Kross doesn’t mind not going into an office. “I have many friends that I see outside of work hours. And I don't have to rely on colleagues to be my friends. Plus on a nice day, I'll get up and instead of going to the office, I'll take a bike ride for two hours and then I'll come home and work. So my schedule is very, very flexible.”
Kross is not the only court-appointed counsel working in the area. “I know probably upwards of 15 or so in the greater West County area. I know maybe like three, four, five who maintain PO boxes at the Sebastopol Post Office that I bump into on a regular basis.”
WFH Profile: “If I want to work three days a week, I can”
Neil Parkin - Virologist
Neil Parkin is a molecular biologist and virologist, a PhD scientist who once worked in research labs. Since 2009 he has worked from home as a consultant.
“I worked in academia, industry and public health including a stint at WHO in Geneva before becoming a consultant,” he said. Until recently he consulted for WHO, managing a quality assurance program for international diagnostic labs testing for HIV drug resistance.
As a consultant based in California, he had to be on calls with collaborators in multiple time zones in Europe, Asia and Africa. A lot of the work he does now is technical writing, preparing articles for scientific journals. It is “very technical, very niche” but he likes it and he enjoys working independently from home.
He describes his day as variable. “I can pretty much set my own work hours as a consultant. If I want to work three days a week, I can.” He spends most of his day at a computer. He has clients with offices in Europe and in the Bay Area.
“I make an effort to go visit those offices about once a year. It’s worth it to meet the people I work with face to face now and then.” But as an introvert, he doesn’t feel lonely or the need for daily in-person interactions at work. He is glad to have communities outside of work (golf, ice hockey) for social activities.
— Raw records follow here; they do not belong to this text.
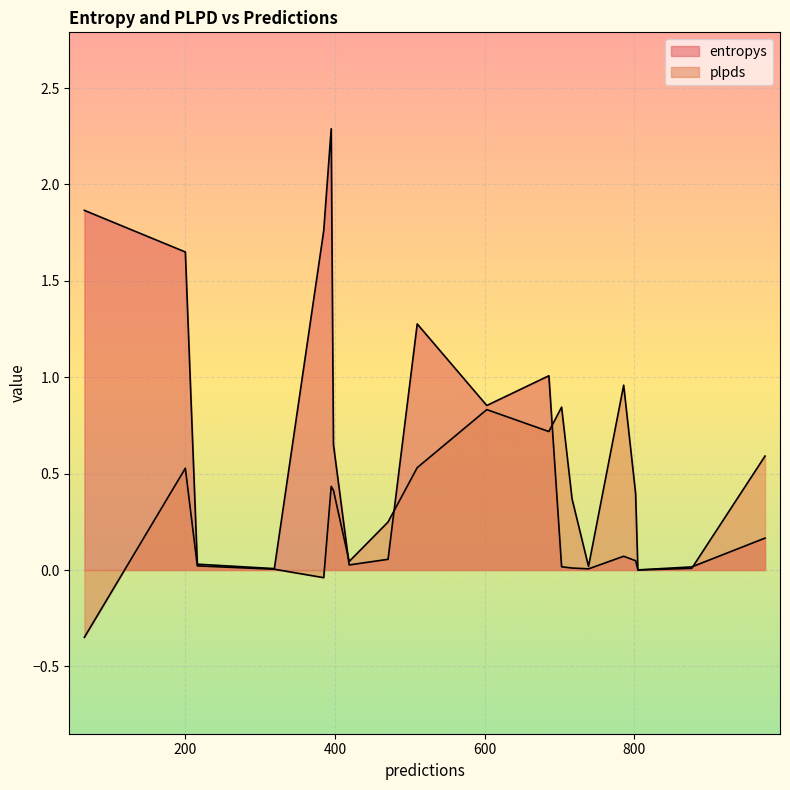

What is the smallest value displayed?

-0.3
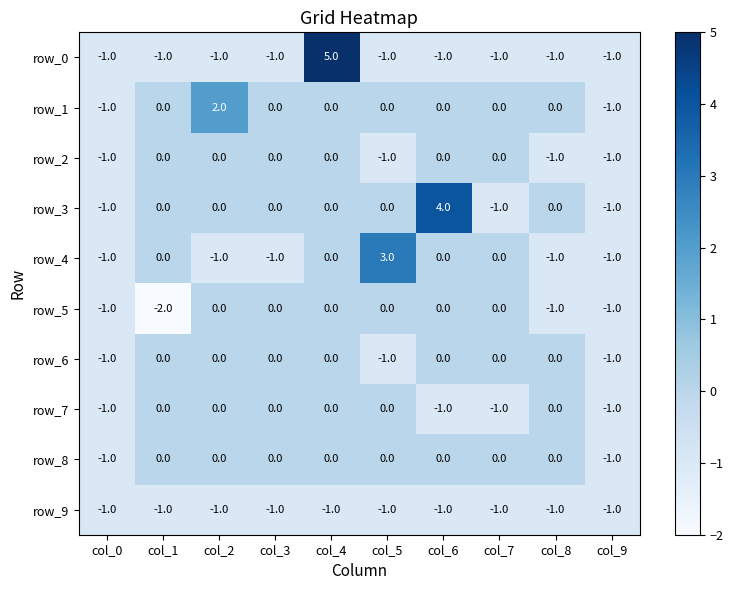

Which series has the widest spread of values?

row_0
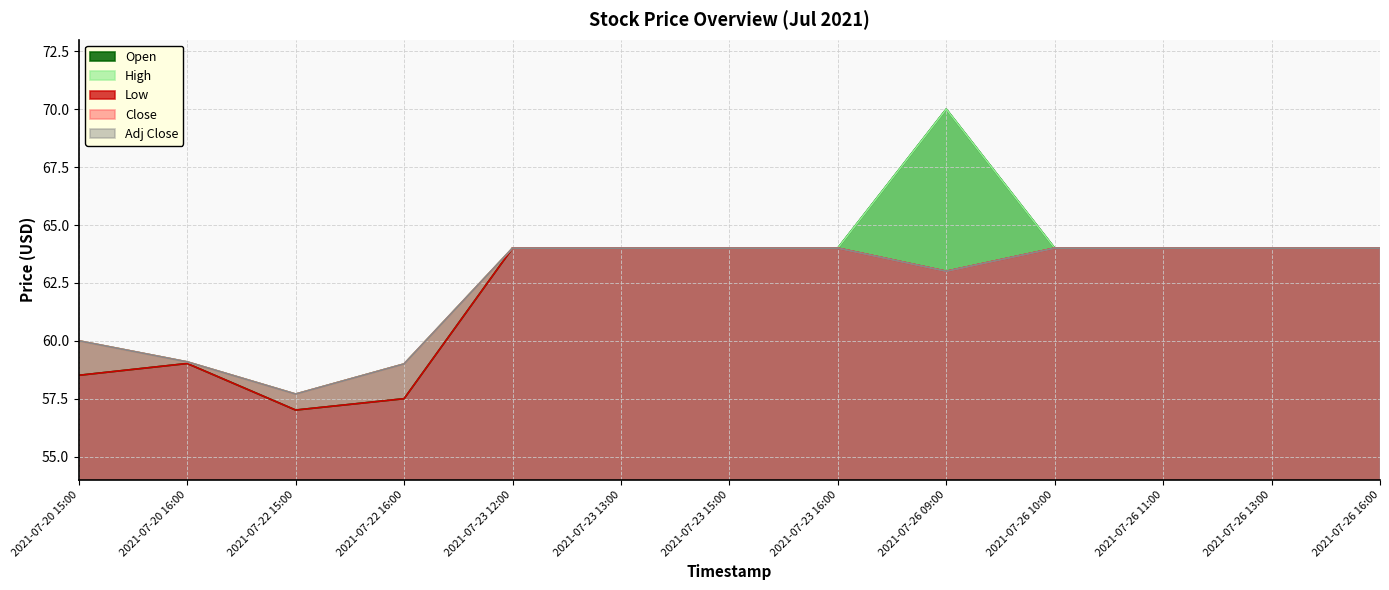

Does the chart have visible grid lines?

Yes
Neil and his wife moved from a Bay Area suburb to a home on Ross Station Road about six years ago. “Once my wife retired from her job at Stanford, there was no reason to stay where we were living,” he said. They decided to move to West County, just before COVID hit. That’s also when he jumped on the Zoom wave, something he was already familiar with – so it was a relatively easy adaptation.
As a virologist, Neil watched the COVID epidemic evolve with great interest. “There was so much nobody knew, there were new data to incorporate every day, and researchers and public health officials did the best they could with limited and constantly changing information,” he said. Many colleagues he knew switched from working on HIV to SARS-CoV2.
“Working from home has been the best thing for me, I love the flexibility and comfort of my home office”, he added. “If there were any upsides to the COVID pandemic, one of them would be the widespread adoption of online meeting platforms and availability of technology that allows remote conference participation.”